Lines containing "Complete": state how many there are in these entries, and write only that number.
============
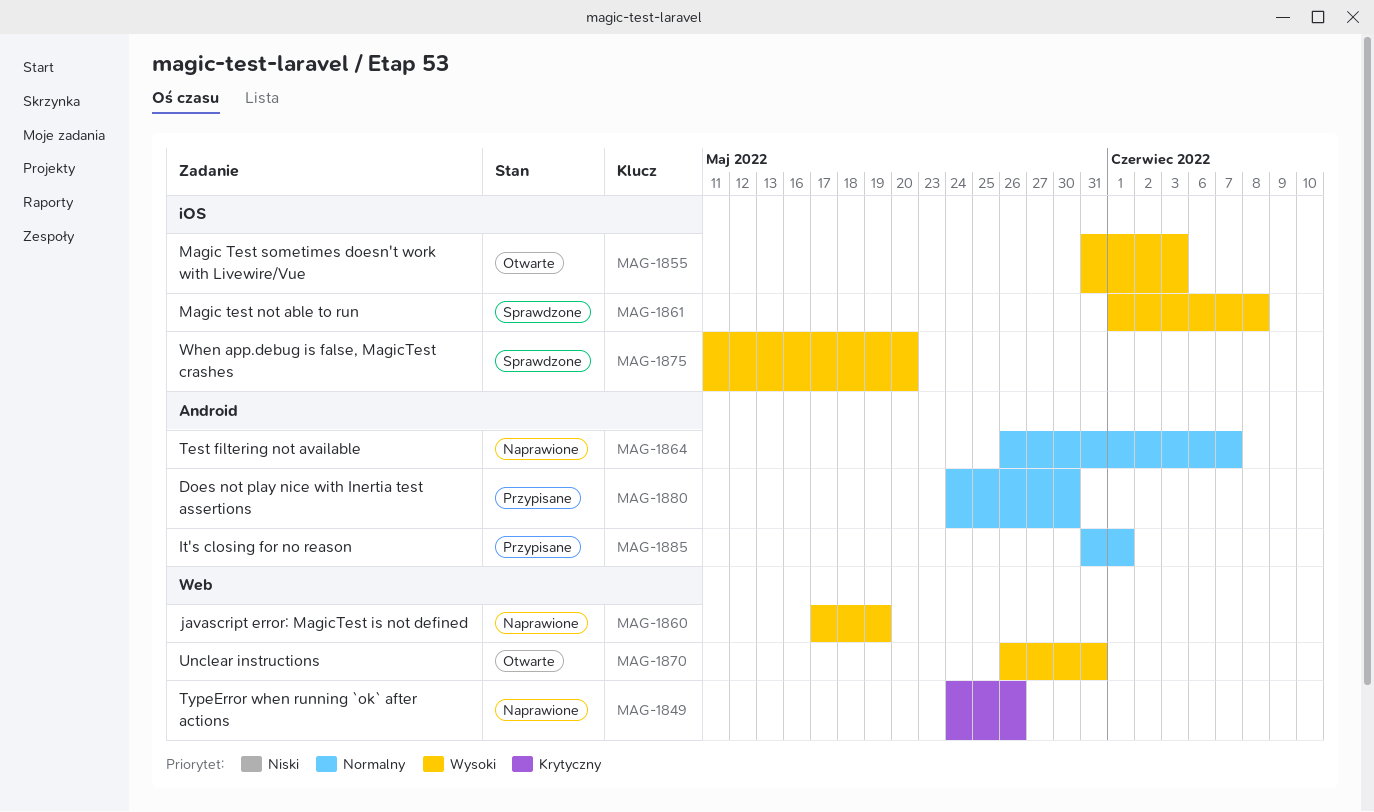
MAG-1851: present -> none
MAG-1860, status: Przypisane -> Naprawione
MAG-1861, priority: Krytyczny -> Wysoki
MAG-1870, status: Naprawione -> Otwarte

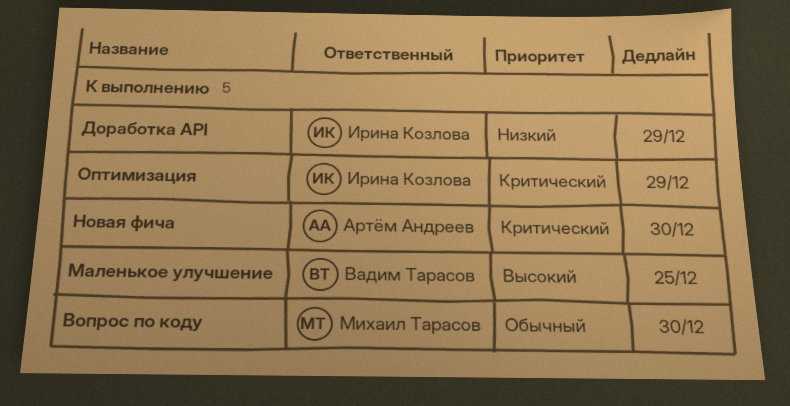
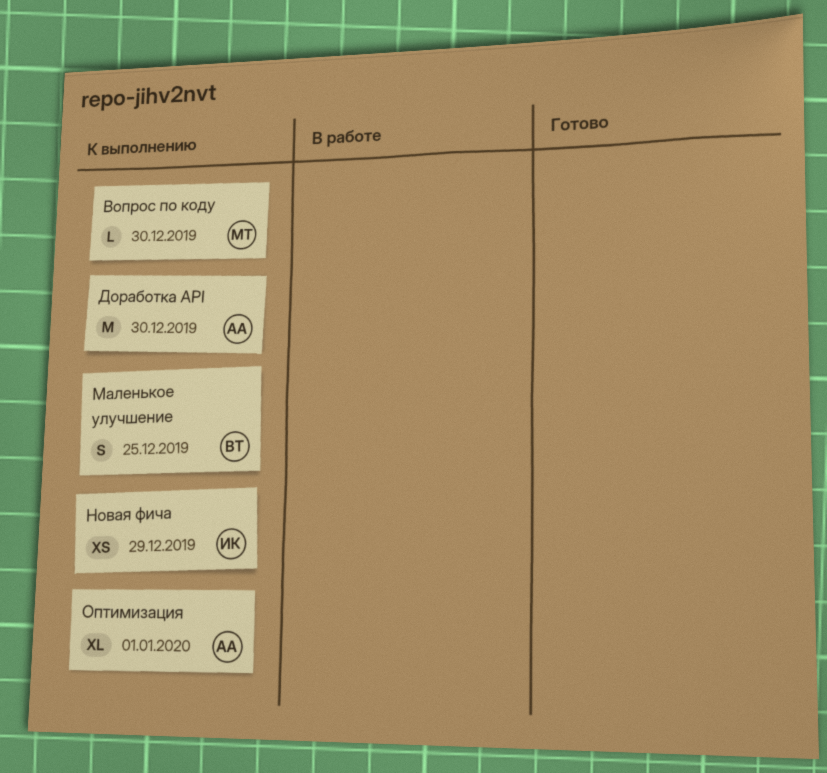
Доработка API, owner: Ирина Козлова -> Артём Андреев
Доработка API, due: Dec 29 -> Dec 30
Новая фича, owner: Артём Андреев -> Ирина Козлова
Новая фича, due: Dec 30 -> Dec 29
Оптимизация, owner: Ирина Козлова -> Артём Андреев
Оптимизация, due: Dec 29 -> Jan 1

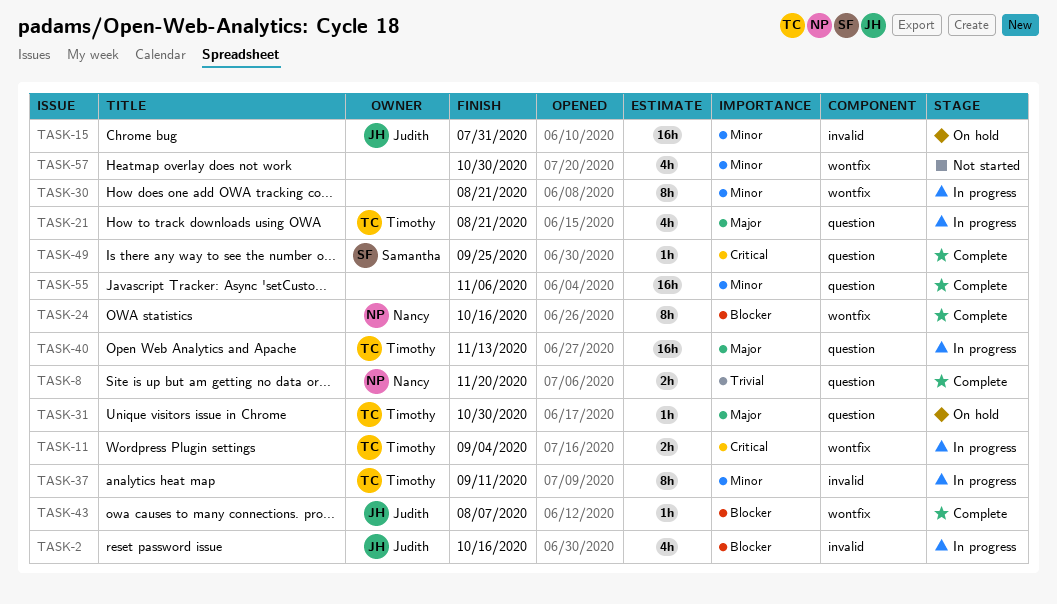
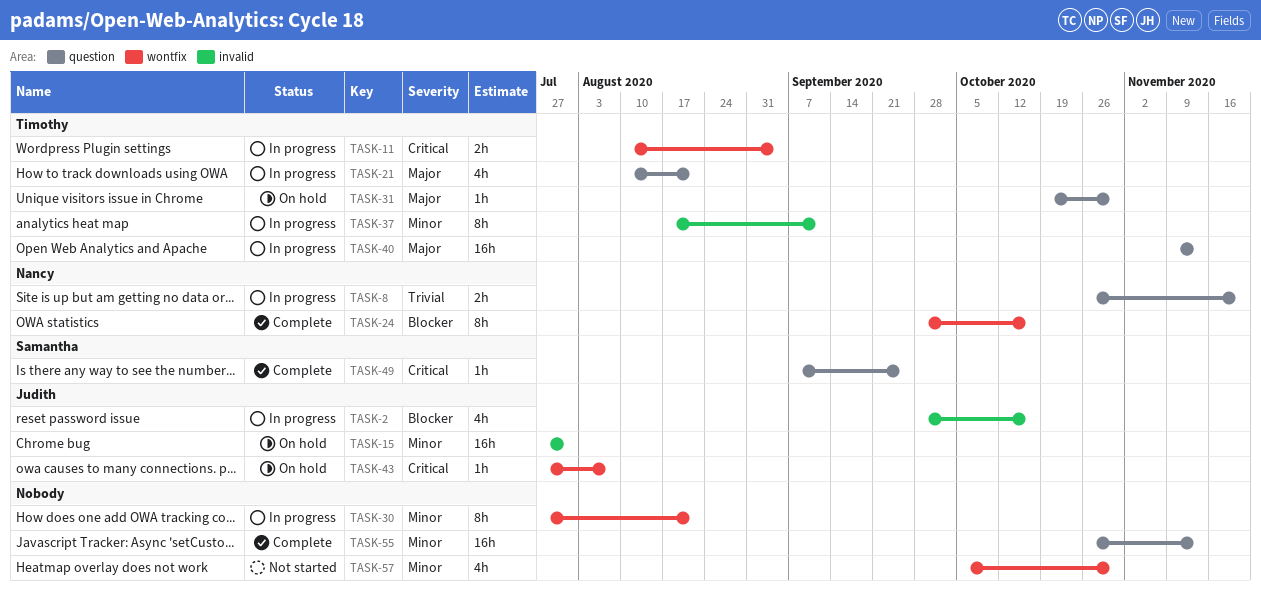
TASK-8, status: Complete -> In progress
TASK-43, status: Complete -> On hold
TASK-43, priority: Blocker -> Critical
TASK-55, due: Nov 6 -> Nov 13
============
* Written solution *
2